The draft final communiqué of the Sharm el-Sheikh climate summit reaffirmed the goals of the 2015 Paris Climate Agreement, most notably limiting the Earth’s warming below 2 degrees Celsius, if possible to 1.5 degrees Celsius, to pre-industrial levels.
However, the current commitments of different States do not at all allow the target of 1.5 ° C to be met, and the United Nations reports that it would best allow 2.5 ° C to be counted at the end of the current century.
The draft contained no reference to India and some other States’ request to gradually reduce the use of “all fossil fuels (oil and gas)”. The draft indicated that instead the use of coal should be phased out only, as agreed at last year’s summit, and the draft also stipulated that “the useless support for fossil fuels should cease.

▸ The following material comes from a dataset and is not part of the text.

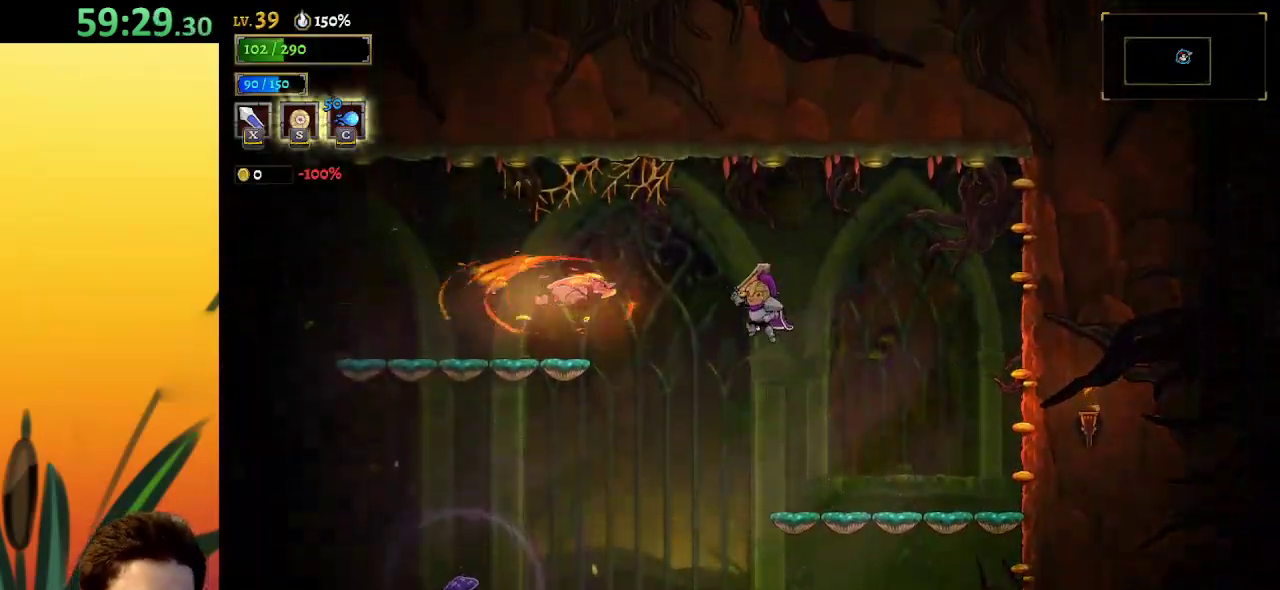
{"keys": ["right"], "events": [[67, "left", "up"], [67, "right", "down"], [67, "z", "up"], [117, "x", "up"], [267, "z", "down"], [434, "z", "up"]]}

Sudan’s participation in the Conference was widely resonated with the President of the Transitional Sovereign Council, Lieutenant General Abdel Fattah Al-Burhan, opening the Summit, reaffirming Sudan’s commitment to the decisions of the Summit and its descent into reality, while reminding the international community and developed countries of the need to assist poor and climate change-affected States. Gibril Ibrahim Mohammed, Minister of Finance and Economic Planning, as a keynote speaker at the Summit’s funding session, devoted the session to discussing mechanisms for financing communities in situations most affected by climate change climate change “, with regard to identifying appropriate funding to support those communities living on the frontline to cope with climate change, The session was also aimed at exploring appropriate ways to mobilize international resources through specialized funds and projects that help communities adapt to climate change, strengthen their resistance and reduce their expected losses.

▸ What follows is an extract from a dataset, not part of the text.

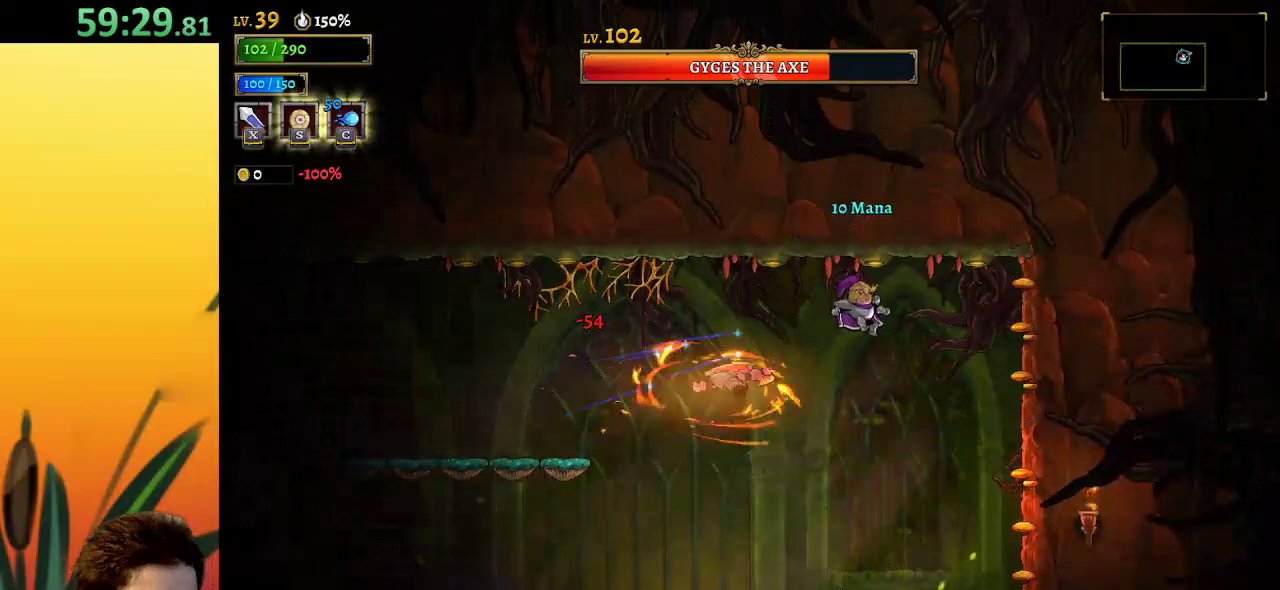
{"keys": ["left"], "events": [[434, "left", "down"], [434, "right", "up"]]}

The session was moderated by Mr. Sanjeev Kupta, member of the Board of Directors and Head of Finance Services of the African Finance Authority, and also participated as keynote speakers alongside Mr. D.D. Abdel Rahman Al-Hamidi, Director General of the Arab Monetary Fund, Mr. Albert Mukanga, Commissioner of the African Union for Economic Development, Trade, Industry and Minerals, and Ms. Masaita Kristalin, Adviser to the Minister of Finance of the Republic of Indonesia. Dr. Djibril’s intervention on the challenges of providing funding to support communities to cope with climate change has been evident in the waves of desertification and drought that have hit the Sudan, especially agricultural areas, livestock areas and pastures, and which have affected herdsmen’s movement north and south, causing conflicts, especially in Darfur. The Sudan has also been affected by floods over the past years, which have displaced citizens and lost their property, for example, in Al-Jazeera State.
The effects of climate change should be addressed by the international community for their significant effects on internal displacement and exogenous migration of communities in poor countries affected by climate change.
The Sudan and other developing countries rely heavily on the emerging fund to finance climate adjustment projects and reduce their impact if the Summit’s decisions find their way to implement their motto.